Les familles les plus pauvres disent que les élections ne les concernent pas, que de toute façon ce qui en sortira ne changera rien de fondamental à leur situation. Elles peuvent paraître désabusées et indifférentes, il n’en est rien. Bien au contraire, elles éprouvent une profonde humiliation de ne pas avoir le choix de pouvoir participer aux élections et de dire ce qu’elles pensent.
Bien sûr, les familles ont du mal à se retrouver dans tout le système électoral, les divers enjeux et les divers messages politiques. Cette difficulté ne doit pas être interprétée comme une ignorance pure et simple, mais comme un appel à ceux qui votent et comprennent. La démocratie a créé le vote comme un moyen donné pour vivre ensemble. On ne peut être démocrate qu’ensemble.
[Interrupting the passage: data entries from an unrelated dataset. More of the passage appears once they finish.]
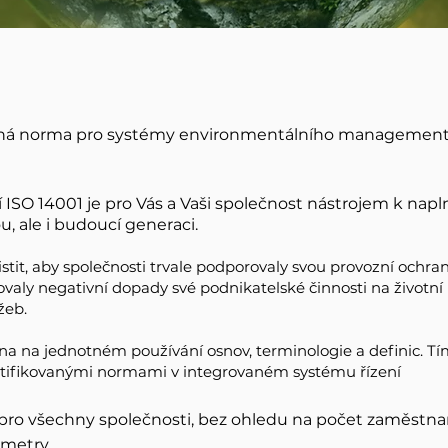
aná norma pro
systémy environmentálního managemen
 ISO 14001 je pro Vás a Vaši společnost nástrojem k napln
u, ale i budoucí generaci.
tit, aby společnosti trvale podporovaly svou provozní ochranu
snižovaly negativní dopady své podnikatelské činnosti na životn
žeb.
na na jednotném používání osnov, terminologie a definic. Tí
ertifikovanými normami v integrovaném systému řízení
 pro všechny společnosti, bez ohledu na počet zaměstnan
ametry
L’illettrisme ne peut pas être combattu sans partage réciproque du savoir, sans reconnaître que l’illettré a quelque chose à penser, à dire, à écrire et à lire. Il est des abstentions qui expriment un illettrisme politique. Il ne suffit pas alors de permettre à ceux qu’il touche de mieux comprendre le système démocratique. Il faut entendre d’eux ce qui rend impossible la démocratie au pied de l’échelle sociale. Sans ce partage du savoir, qui reste à inventer, le droit de vote n’est qu’un droit personnel, un privilège de plus, de ceux, sans doute, qui sont déjà répandus, mais pas assez pour que nous atteignions la démocratie.